I like to think of this subject not in terms of what I get attached to, but instead the nature of the attachment. I imagine my attachment to the thing as a type of fabric or material; what elasticity does this attachment have? Can it be slackened or tightened? Can it be easily severed if need be? When does the glue that holds our world together become so steadfast that overnight a simple attachment might start to feel more like an addiction?


Until really not all that many years ago, my defining attachment was to food; the excessive consumption of it, the lengthy denial of it, obsession with 'healthy' eating and constant confusion over what degree of attachment to it was necessary for my own survival. Unlike an addictive attachment to drugs or alcohol, you can't completely sever ties with food, it is an undeniable element of the most basic human survival.


If it weren't for my yoga practice, I can't say for sure if I would have been able to get to where I am today with this particular attachment. To understand where I am today, I need to share briefly with you how this attachment started. At the age of either 12 or 13 my body began to enter its change from child to adult and it was growing at a rate I didn't understand or welcome. New curves and shapeliness that were no more than extra flesh began to elicit stares from men too old to be looking at a pre-teen, whilst also garnering attention of boys at school and inviting jealous jibes from my friends. This was, in a way, my first attachment. I allowed this new growing body of mine to afford me a different social status, one of 'attractiveness-as-currency' amongst my peers. But, like everything in life, my changing body changed some more, and then changed again, and I did not like it, I had already become attached to who I was becoming.

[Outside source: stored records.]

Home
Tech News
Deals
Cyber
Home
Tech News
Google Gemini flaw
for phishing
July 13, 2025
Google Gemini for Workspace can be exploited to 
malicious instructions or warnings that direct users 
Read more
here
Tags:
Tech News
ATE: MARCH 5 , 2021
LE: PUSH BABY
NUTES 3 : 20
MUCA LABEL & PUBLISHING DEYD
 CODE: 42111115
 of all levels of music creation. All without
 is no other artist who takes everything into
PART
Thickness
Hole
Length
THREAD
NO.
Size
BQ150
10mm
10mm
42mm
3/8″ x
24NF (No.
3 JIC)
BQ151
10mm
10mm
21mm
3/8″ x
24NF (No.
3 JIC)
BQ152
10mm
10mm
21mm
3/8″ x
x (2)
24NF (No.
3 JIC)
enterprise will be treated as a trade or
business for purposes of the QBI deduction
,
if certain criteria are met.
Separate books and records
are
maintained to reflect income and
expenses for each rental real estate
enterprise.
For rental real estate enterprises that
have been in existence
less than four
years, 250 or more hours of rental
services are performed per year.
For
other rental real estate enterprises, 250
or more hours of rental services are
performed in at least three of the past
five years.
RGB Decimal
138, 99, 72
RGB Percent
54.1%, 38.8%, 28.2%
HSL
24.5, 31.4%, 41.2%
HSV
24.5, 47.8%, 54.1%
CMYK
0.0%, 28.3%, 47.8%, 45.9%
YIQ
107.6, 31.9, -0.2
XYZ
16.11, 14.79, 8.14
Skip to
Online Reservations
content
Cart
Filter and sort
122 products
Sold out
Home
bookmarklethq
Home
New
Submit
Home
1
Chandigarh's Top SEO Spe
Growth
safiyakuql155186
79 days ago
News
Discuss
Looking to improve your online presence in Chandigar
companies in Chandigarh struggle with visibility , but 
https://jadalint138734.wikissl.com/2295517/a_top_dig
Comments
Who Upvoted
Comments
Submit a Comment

So at the young age of 13 came my first diet. It was like a sport at first, and had completely taken precedence over actual sport, because my new-found awareness of my body had taken the joy out of play. Restriction became a game I would play with myself and my addiction to 'healthy eating' began, but, as I now understand, restricting your diet when you're a teenager leads to obvious bio-mechanical upset, and running on empty necessitated my first binge; I wanted to die, I just couldn't fathom how my clever little plan of control had been foiled by the very system I was trying to micromanage. The binge-purge-starve-etc. cycle continued for sadly many, many more years, to varying degrees; the material that kept me attached to this unavoidable aspect of life sometimes slackened, sometimes it tightened and other times it got tangled up completely.


I struggle to write about this topic because my past experiences with disordered eating seem at odds with my identity as a yoga teacher, but that is, of course, an attachment in and of itself. So much of our suffering comes from rigid attachments to ideas of who and where we should be in life at any given time. Our families, peers and society hand us the ropes of their attachment like it's a relay race and there's no room for severing ties. Practising yoga doesn't give you automatic severance of said ties, but it gives you the confidence to navigate them and work out which are helping you and which are hindering you.


Letting go of attachments doesn't happen overnight, and you don't need to actually let go entirely, but once you start loosening the grip of just one, you'll be amazed how much breathing space you gain. The first attachment I started to let go of was the idea that I could control my body; this was really difficult at first, but it meant the beginning of the end to dieting and the constant obsession with weight, which left space for heaps of radical and compassionate acceptance.


When I stopped trying to control what I thought was good or bad for me, everything fell into place. It was through letting go of attachment to the attachments themselves that I found my present liberation. Today, I no longer struggle with food; that's not to say my diet is by any means perfect, but it doesn't need to be. What means so much more than any calorie count or nutrition profile is being able to have head and heart space for things I actually want to be attached to.